**** SUPPLIED DATA

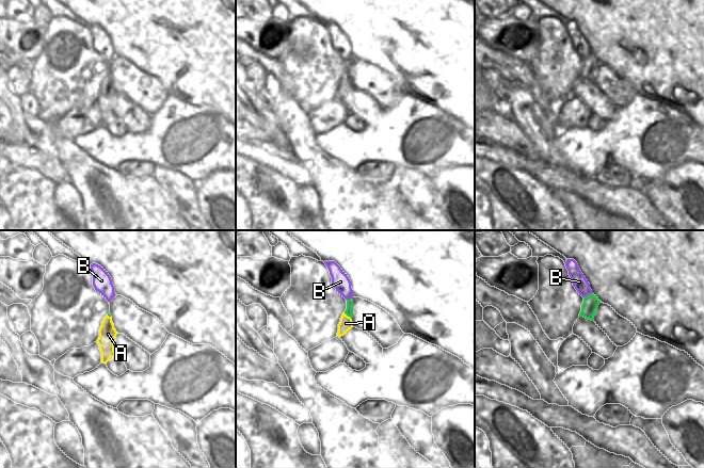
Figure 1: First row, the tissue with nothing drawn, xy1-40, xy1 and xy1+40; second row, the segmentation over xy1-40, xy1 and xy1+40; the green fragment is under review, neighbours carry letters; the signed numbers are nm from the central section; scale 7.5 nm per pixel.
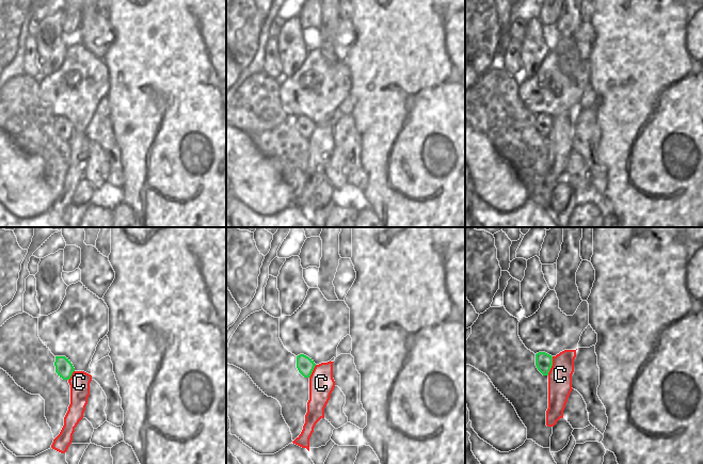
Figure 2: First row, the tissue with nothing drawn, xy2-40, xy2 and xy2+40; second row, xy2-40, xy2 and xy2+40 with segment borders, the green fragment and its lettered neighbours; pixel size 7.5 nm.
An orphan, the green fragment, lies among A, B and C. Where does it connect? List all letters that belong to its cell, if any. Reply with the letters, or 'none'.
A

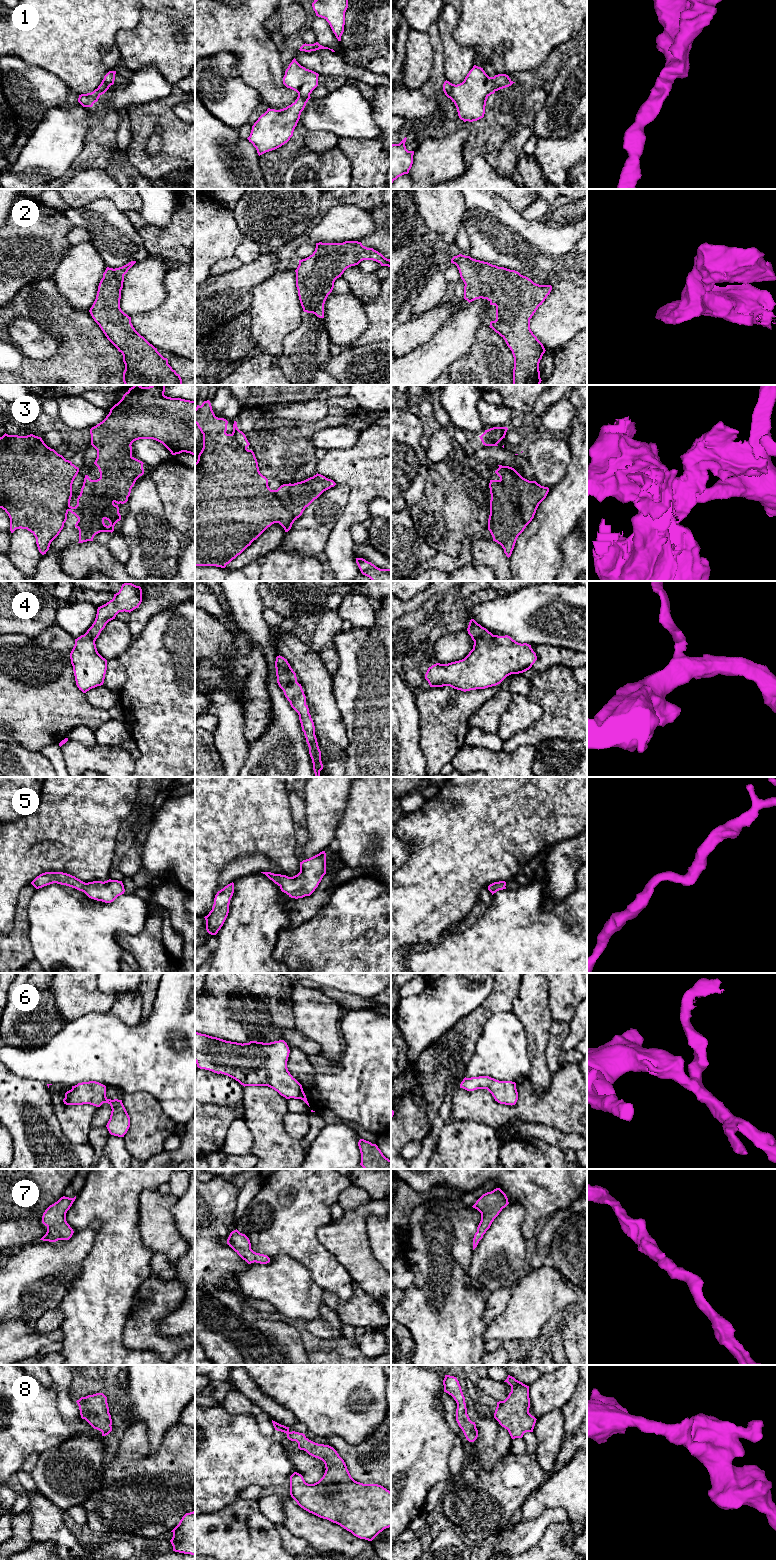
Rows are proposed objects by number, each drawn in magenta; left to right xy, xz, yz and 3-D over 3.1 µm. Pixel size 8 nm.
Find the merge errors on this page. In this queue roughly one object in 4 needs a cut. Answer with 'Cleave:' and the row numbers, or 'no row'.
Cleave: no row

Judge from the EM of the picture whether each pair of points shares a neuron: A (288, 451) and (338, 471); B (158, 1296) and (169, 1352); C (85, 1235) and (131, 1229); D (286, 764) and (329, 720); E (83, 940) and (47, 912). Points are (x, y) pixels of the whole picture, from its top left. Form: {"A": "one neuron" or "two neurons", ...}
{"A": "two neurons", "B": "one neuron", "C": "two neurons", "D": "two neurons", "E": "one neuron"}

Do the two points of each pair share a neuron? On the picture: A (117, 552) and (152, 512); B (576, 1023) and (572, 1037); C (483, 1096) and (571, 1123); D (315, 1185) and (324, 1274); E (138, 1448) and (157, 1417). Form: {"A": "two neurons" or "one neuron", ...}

********

• _TASK DIRECTIONS_
Write out exactly and only the lines that run from the start of the data above through the line containing "Figure 2: First", leaving the pictures out.

• _SOLUTION_
Figure 1: First row, the tissue with nothing drawn, xy1-40, xy1 and xy1+40; second row, the segmentation over xy1-40, xy1 and xy1+40; the green fragment is under review, neighbours carry letters; the signed numbers are nm from the central section; scale 7.5 nm per pixel.
Figure 2: First row, the tissue with nothing drawn, xy2-40, xy2 and xy2+40; second row, xy2-40, xy2 and xy2+40 with segment borders, the green fragment and its lettered neighbours; pixel size 7.5 nm.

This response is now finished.